In recent times the Court of Appeal has become more mellow. Please do not take this as an invitation your Honours to return to the old ways. Recently I appeared before the Court of Appeal constituted by Justices Gotterson, Morrison and Boddice. I was for the respondent. As we approached the luncheon adjournment the appellant’s counsel had not concluded his submissions and the court enquired of me how long I would be after lunch. I replied about forty-five minutes. Justice Morrison then responded that possibly the court would only need resume then at 4pm which would give me time to go for a run. Justices Gotterson and Boddice concurred. I didn’t have the heart to tell their Honours I normally swim at lunchtime and run in the morning.

I should also congratulate President McMurdo on recently dispelling the belief of some ill informed observers that judges can be narrow minded in their approach. Her Honour in a masterful stroke referred in a recent judgement of the Court of Appeal to a passage from Lewis Carroll’s Alice in Wonderland in the following terms ‘The primary judge considered the case curious. Like Alice’s adventures in Wonderland, this case on appeal became curiouser and curiouser’.

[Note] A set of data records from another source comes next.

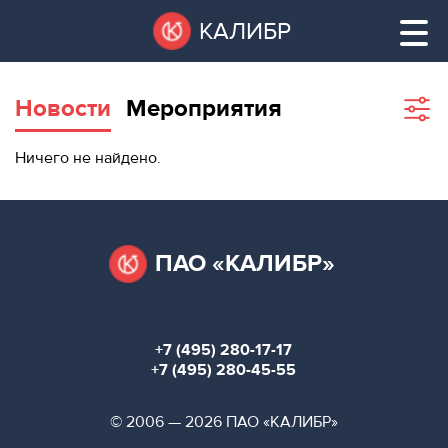
Перейти
Остановить
КАЛИБР
к
все
основному
слайдеры
содержанию
Новости
Мероприятия
Sho
filte
ВАКАНТНЫЕ
Ничего не найдено.
ПЛОЩАДИ
ВАКАНТНЫЕ ПЛОЩАДИ
ТЕХНОПАРК
ТЕХНОПАРК
ПАО «КАЛИБР»
КОНФЕРЕНЦ-
АРЕНДА ПОМЕЩЕНИЙ
ЗАЛЫ
+7 (495) 280-17-17
НОВОСТИ
КОНФЕРЕНЦ-ЗАЛЫ
+7 (495) 280-45-55
О
НОВОСТИ
© 2006 — 2026 ПАО «КАЛИБР»
КАЛИБРЕ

As I said at the outset it is a great honour that I stand here and propose a toast to the judiciary. Nearly all of your Honours were appointed after I commenced practice at the bar.

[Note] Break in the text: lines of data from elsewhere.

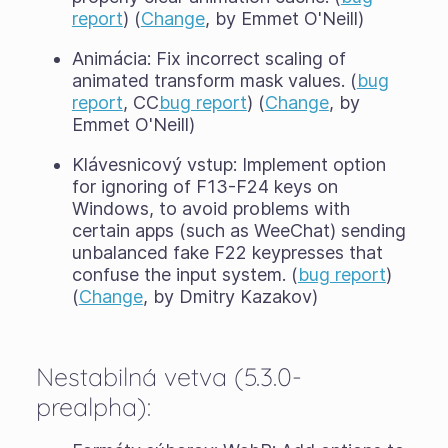
report
) (
Change
, by Emmet O'Neill)
Animácia: Fix incorrect scaling of
animated transform mask values. (
bug
report
, CC
bug report
) (
Change
, by
Emmet O'Neill)
Klávesnicový vstup: Implement option
for ignoring of F13-F24 keys on
Windows, to avoid problems with
certain apps (such as WeeChat) sending
unbalanced fake F22 keypresses that
confuse the input system. (
bug report
)
(
Change
, by Dmitry Kazakov)
Nestabilná vetva (5.3.0-
prealpha):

I’ve appeared against many of your Honours and also had the privilege of being led by some of you. Others are former chamber colleagues and friends.

We live in difficult times. There seems to be a never ending war against drugs and organised crime. Violence against women and the sexual abuse of children occurs far too frequently. There is great pressure on your Honours to put people in jail and throw away the key. There is no lesser burden with respect to the civil jurisdiction. Decisions in those cases can be life changing. As Justice Muir observed in his valedictory speech an adverse finding of credit can ruin a person’s business reputation. Decisions in the Family Court especially those involving children are very difficult.

Your Honours shoulder a huge responsibility that we at the bar do not take lightly. It is our obligation as counsel to assist your honours and in some way to share that burden. You Honours should continue, as you have done, to maintain your independence and provide the community with your considerable wisdom and judgment. On behalf of the bar I propose a toast to the judiciary.